Transmission line effects , ie "Impedance" of a pair of wires , becomes significant only when the length is a goodly fraction of a quarter wavelength ,
which at 20 khz is something like two miles.

Why is "shielding" important for a balanced line? Are not all transient signals eliminated when both signals are combined at the end of the signal chain?
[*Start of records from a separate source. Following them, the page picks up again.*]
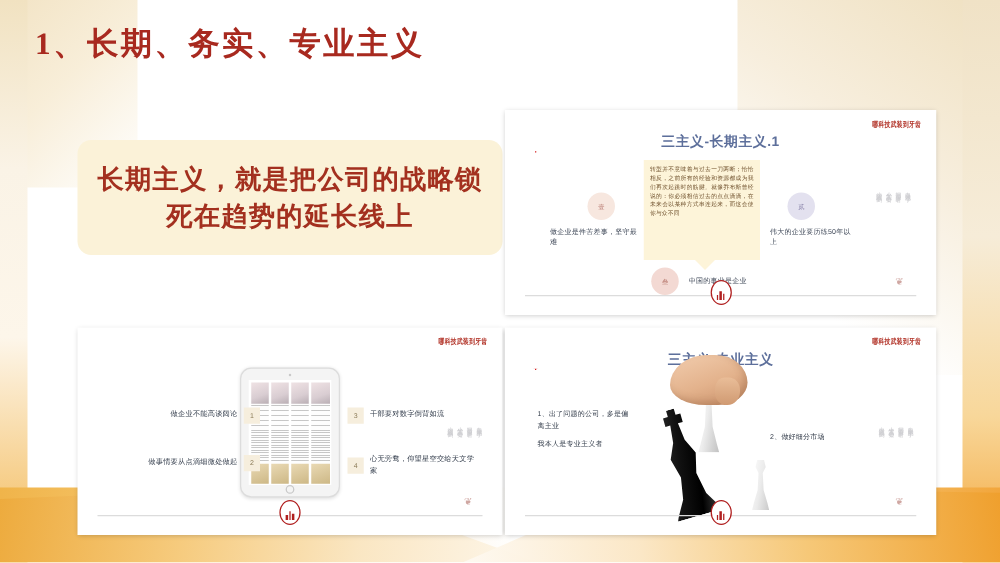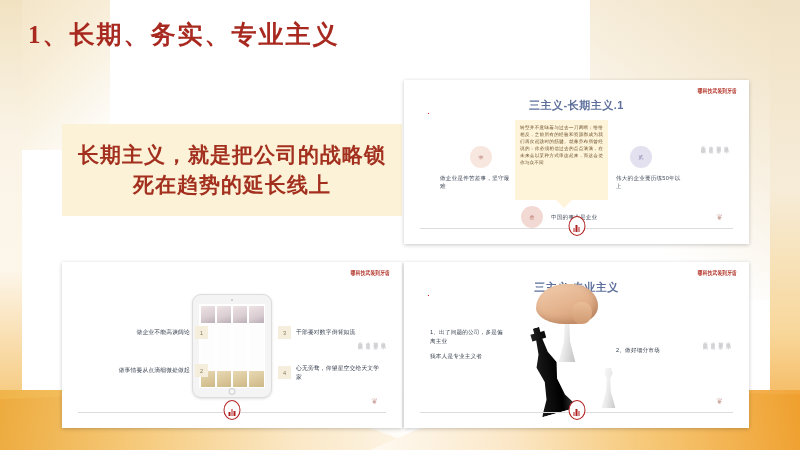--- a/index.html
+++ b/index.html
@@ -48,23 +48,23 @@
   
   .main-title{
     position:absolute;left:28px;top:18px;
     font-family:"Liberation Serif","DejaVu Serif",serif;
     font-size:25px;font-weight:700;color:#a8291f;
     letter-spacing:2px;white-space:nowrap;
   }
 
   
   .quote-panel{
-    position:absolute;left:62px;top:124px;width:340px;height:92px;
+    position:absolute;left:62px;top:112px;width:340px;height:92px;
     background:#fbf2d8;
-    display:flex;align-items:center;justify-content:center;
+    display:flex;align-items:center;justify-content:center;border-radius:11px;
   }
   .quote-text{
     font-family:"Liberation Serif","DejaVu Serif",serif;
     color:#a3301f;font-size:21px;line-height:1.45;font-weight:700;
     text-align:center;padding:0 10px;letter-spacing:1px;
   }
 
   
   .slide{
     position:absolute;background:#ffffff;
@@ -120,21 +120,21 @@
   .calli{
     position:absolute;display:flex;flex-direction:row-reverse;gap:2px;
     opacity:.42;
   }
   .calli .col{
     writing-mode:vertical-rl;font-family:"Liberation Serif",serif;
     font-size:4.6px;color:#8c8c94;line-height:1.25;letter-spacing:.6px;
   }
 
   
-  #slideA{left:404px;top:80px;width:345px;height:164px;}
+  #slideA{left:404px;top:88px;width:345px;height:164px;}
   .callout{
     position:absolute;left:107px;top:36px;width:93px;height:80px;
     background:#fdf4d9;
   }
   .callout:after{
     content:"";position:absolute;left:40px;bottom:-8px;
     border-left:9px solid transparent;border-right:9px solid transparent;
     border-top:9px solid #fdf4d9;
   }
   .callout p{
Am I simply expecting theoretical results in a non-theoretical world?

Shielding reduces currents induced into signal lines from external sources.
In a perfectly balanced system you're right, they'd cancel and that's why balanced works so well .
In the real world there's always some unbalance and that's what turns common mode interference (into both wires equal and in phase)
into normal mode interference(unequal in the two wires so looks just like signal) .

Are internal Z's perfectly balanced ? How about stray capacitances ?
Minimize induced currents and you reduce their effect through unbalanced Z's.

A high quality instrument system will specify along with its common mode rejection ratio just how much unbalance it will tolerate and still perform within that spec.
My old plant computer system's "front end" specified 140db with 1Kohm unbalance
which was stellar for 1973 and is pretty doggone good today.